(Collected data entries)
..............................
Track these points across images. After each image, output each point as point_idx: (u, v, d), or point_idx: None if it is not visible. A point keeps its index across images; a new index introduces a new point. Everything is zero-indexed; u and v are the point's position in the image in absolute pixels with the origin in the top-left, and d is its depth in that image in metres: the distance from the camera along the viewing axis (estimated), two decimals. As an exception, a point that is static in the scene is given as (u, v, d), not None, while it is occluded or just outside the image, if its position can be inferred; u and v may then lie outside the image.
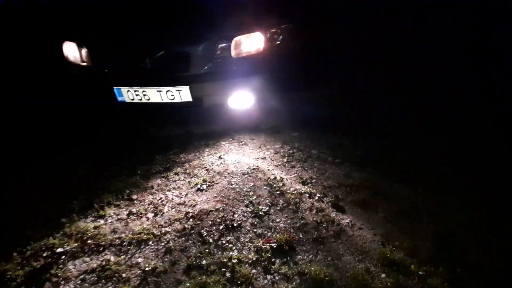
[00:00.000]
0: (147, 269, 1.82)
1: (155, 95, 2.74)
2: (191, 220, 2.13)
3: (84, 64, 2.90)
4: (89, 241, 2.01)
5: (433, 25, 4.21)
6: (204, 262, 1.83)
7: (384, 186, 2.32)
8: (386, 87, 3.58)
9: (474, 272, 1.72)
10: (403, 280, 1.69)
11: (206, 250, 1.91)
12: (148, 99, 2.77)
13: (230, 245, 1.93)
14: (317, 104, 3.22)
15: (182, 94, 2.70)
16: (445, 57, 3.80)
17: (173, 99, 2.74)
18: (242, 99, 2.82)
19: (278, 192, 2.31)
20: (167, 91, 2.70)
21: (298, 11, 3.21)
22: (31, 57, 4.47)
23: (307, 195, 2.27)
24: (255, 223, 2.08)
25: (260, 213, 2.14)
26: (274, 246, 1.89)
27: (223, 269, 1.79)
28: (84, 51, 2.87)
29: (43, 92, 3.89)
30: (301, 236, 1.97)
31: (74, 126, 3.36)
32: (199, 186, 2.43)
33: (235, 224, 2.07)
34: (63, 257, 1.93)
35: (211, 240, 1.97)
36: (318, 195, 2.26)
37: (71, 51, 2.97)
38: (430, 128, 3.00)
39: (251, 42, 2.68)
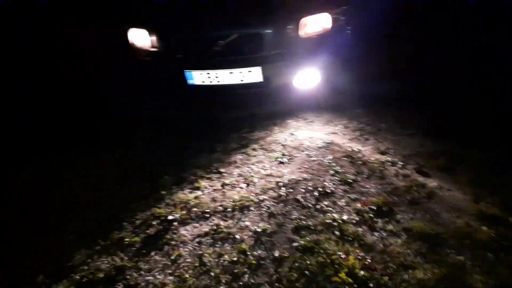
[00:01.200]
0: (257, 230, 1.95)
1: (226, 76, 2.86)
2: (283, 188, 2.26)
3: (153, 49, 3.01)
4: (194, 209, 2.15)
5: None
6: (310, 223, 1.96)
7: (460, 152, 2.43)
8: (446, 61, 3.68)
9: None
10: (503, 231, 1.81)
11: (308, 213, 2.04)
12: (219, 81, 2.89)
13: (330, 208, 2.06)
14: (376, 81, 3.32)
15: (253, 75, 2.82)
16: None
17: (243, 80, 2.86)
18: (307, 78, 2.93)
19: (360, 162, 2.43)
20: (239, 72, 2.81)
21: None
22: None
23: (389, 163, 2.39)
24: (347, 189, 2.20)
25: (349, 180, 2.26)
26: (373, 208, 2.02)
27: (330, 228, 1.91)
28: (153, 37, 2.98)
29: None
30: (395, 199, 2.09)
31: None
32: (280, 159, 2.55)
33: (328, 191, 2.20)
34: (175, 224, 2.06)
35: (309, 205, 2.10)
36: (400, 163, 2.38)
37: (138, 37, 3.08)
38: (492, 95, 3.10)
39: (319, 22, 2.79)
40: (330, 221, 1.95)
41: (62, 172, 2.70)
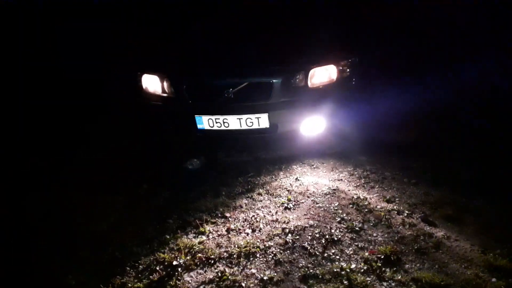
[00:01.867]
0: (264, 278, 1.91)
1: (235, 122, 2.93)
2: (289, 235, 2.24)
3: (165, 95, 3.12)
4: (198, 255, 2.12)
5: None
6: (317, 271, 1.93)
7: (465, 202, 2.43)
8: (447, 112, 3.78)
9: None
10: (515, 284, 1.77)
11: (315, 261, 2.01)
12: (227, 126, 2.96)
13: (337, 257, 2.03)
14: (379, 130, 3.38)
15: (260, 121, 2.89)
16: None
17: (251, 126, 2.93)
18: (313, 125, 3.00)
19: (366, 210, 2.42)
20: (247, 118, 2.89)
21: (362, 45, 3.48)
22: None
23: (395, 212, 2.38)
24: (354, 237, 2.18)
25: (356, 228, 2.25)
26: (381, 257, 1.99)
27: (338, 278, 1.88)
28: (165, 83, 3.09)
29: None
30: (402, 248, 2.07)
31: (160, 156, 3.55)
32: (285, 205, 2.55)
33: (335, 238, 2.18)
34: (179, 269, 2.03)
35: (317, 253, 2.07)
36: (406, 211, 2.37)
37: (151, 83, 3.20)
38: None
39: (326, 74, 2.91)
40: (338, 270, 1.92)
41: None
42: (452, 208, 2.37)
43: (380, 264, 1.94)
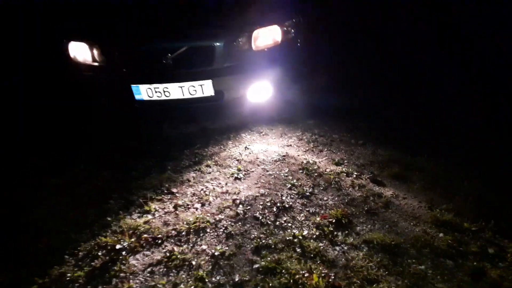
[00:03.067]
0: (215, 253, 1.80)
1: (176, 91, 2.70)
2: (240, 206, 2.13)
3: (96, 64, 2.79)
4: (144, 236, 1.95)
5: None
6: (270, 241, 1.85)
7: (411, 160, 2.47)
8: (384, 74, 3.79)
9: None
10: (459, 237, 1.82)
11: (267, 231, 1.93)
12: (169, 96, 2.73)
13: (289, 224, 1.97)
14: (325, 93, 3.33)
15: (204, 88, 2.69)
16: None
17: (194, 95, 2.72)
18: (260, 91, 2.86)
19: (315, 174, 2.37)
20: (190, 86, 2.67)
21: (307, 6, 3.32)
22: (31, 57, 4.24)
23: (345, 174, 2.36)
24: (305, 203, 2.13)
25: (306, 193, 2.19)
26: (333, 221, 1.95)
27: (291, 246, 1.82)
28: (95, 50, 2.76)
29: (49, 92, 3.71)
30: (353, 210, 2.05)
31: (84, 127, 3.20)
32: (235, 175, 2.43)
33: (286, 206, 2.11)
34: (123, 253, 1.85)
35: (268, 222, 1.99)
36: (355, 173, 2.36)
37: (79, 51, 2.84)
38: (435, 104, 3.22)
39: (270, 35, 2.74)
40: (291, 238, 1.86)
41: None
42: (398, 167, 2.40)
43: (332, 229, 1.90)
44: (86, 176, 2.56)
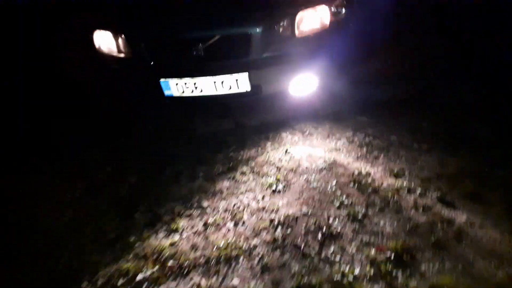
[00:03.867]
0: (249, 293, 1.57)
1: (209, 86, 2.44)
2: (279, 228, 1.87)
3: (122, 55, 2.57)
4: (169, 263, 1.75)
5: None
6: (313, 280, 1.58)
7: (488, 174, 2.05)
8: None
9: None
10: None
11: (310, 265, 1.66)
12: (201, 91, 2.47)
13: (337, 258, 1.68)
14: (380, 83, 2.91)
15: (240, 83, 2.40)
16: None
17: (229, 90, 2.44)
18: (304, 84, 2.52)
19: (370, 190, 2.04)
20: (223, 80, 2.39)
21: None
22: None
23: (406, 190, 2.00)
24: (356, 228, 1.82)
25: (359, 216, 1.88)
26: (391, 256, 1.64)
27: (339, 288, 1.54)
28: (121, 40, 2.53)
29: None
30: (416, 241, 1.71)
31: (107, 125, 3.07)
32: (274, 187, 2.16)
33: (334, 232, 1.81)
34: (145, 284, 1.67)
35: (312, 253, 1.71)
36: (419, 189, 1.99)
37: (104, 41, 2.63)
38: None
39: (316, 18, 2.36)
40: (339, 277, 1.58)
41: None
42: (473, 182, 1.99)
43: (390, 267, 1.59)
44: (109, 181, 2.42)
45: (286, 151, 2.47)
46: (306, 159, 2.36)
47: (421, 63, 3.17)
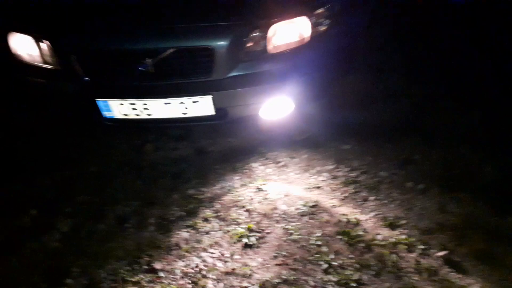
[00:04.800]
0: None
1: (161, 109, 2.01)
2: (253, 304, 1.51)
3: (48, 66, 2.06)
4: None
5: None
6: None
7: (499, 223, 1.81)
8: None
9: None
10: None
11: None
12: (150, 115, 2.03)
13: None
14: (367, 103, 2.62)
15: (200, 106, 1.99)
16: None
17: (187, 114, 2.02)
18: (279, 107, 2.15)
19: (362, 245, 1.73)
20: (180, 103, 1.97)
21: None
22: None
23: (405, 247, 1.70)
24: (351, 303, 1.50)
25: (351, 283, 1.55)
26: None
27: None
28: (45, 47, 2.02)
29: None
30: (425, 321, 1.42)
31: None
32: (245, 239, 1.79)
33: (324, 310, 1.48)
34: None
35: None
36: (420, 246, 1.70)
37: (24, 47, 2.10)
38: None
39: (294, 31, 2.00)
40: None
41: None
42: (482, 237, 1.73)
43: None
44: (34, 229, 1.92)
45: (258, 189, 2.10)
46: (283, 200, 2.00)
47: (410, 81, 2.91)
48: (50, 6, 2.17)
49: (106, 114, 2.07)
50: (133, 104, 1.99)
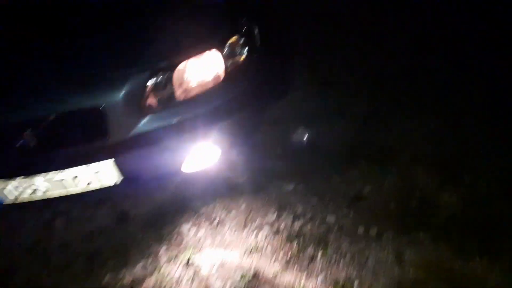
..............................
__What is required__
Nothing should appear in the answer except the lines from the first line of the data through the line holding "14: (317, 104, 3.22)", exactly as written, with pictures left out.

__Reply__
Track these points across images. After each image, output each point as point_idx: (u, v, d), or point_idx: None if it is not visible. A point keeps its index across images; a new index introduces a new point. Everything is zero-indexed; u and v are the point's position in the image in absolute pixels with the origin in the top-left, and d is its depth in that image in metres: the distance from the camera along the viewing axis (estimated), two decimals. As an exception, a point that is static in the scene is given as (u, v, d), not None, while it is occluded or just outside the image, if its position can be inferred; u and v may then lie outside the image.
[00:00.000]
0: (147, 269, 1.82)
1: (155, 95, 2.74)
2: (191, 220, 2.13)
3: (84, 64, 2.90)
4: (89, 241, 2.01)
5: (433, 25, 4.21)
6: (204, 262, 1.83)
7: (384, 186, 2.32)
8: (386, 87, 3.58)
9: (474, 272, 1.72)
10: (403, 280, 1.69)
11: (206, 250, 1.91)
12: (148, 99, 2.77)
13: (230, 245, 1.93)
14: (317, 104, 3.22)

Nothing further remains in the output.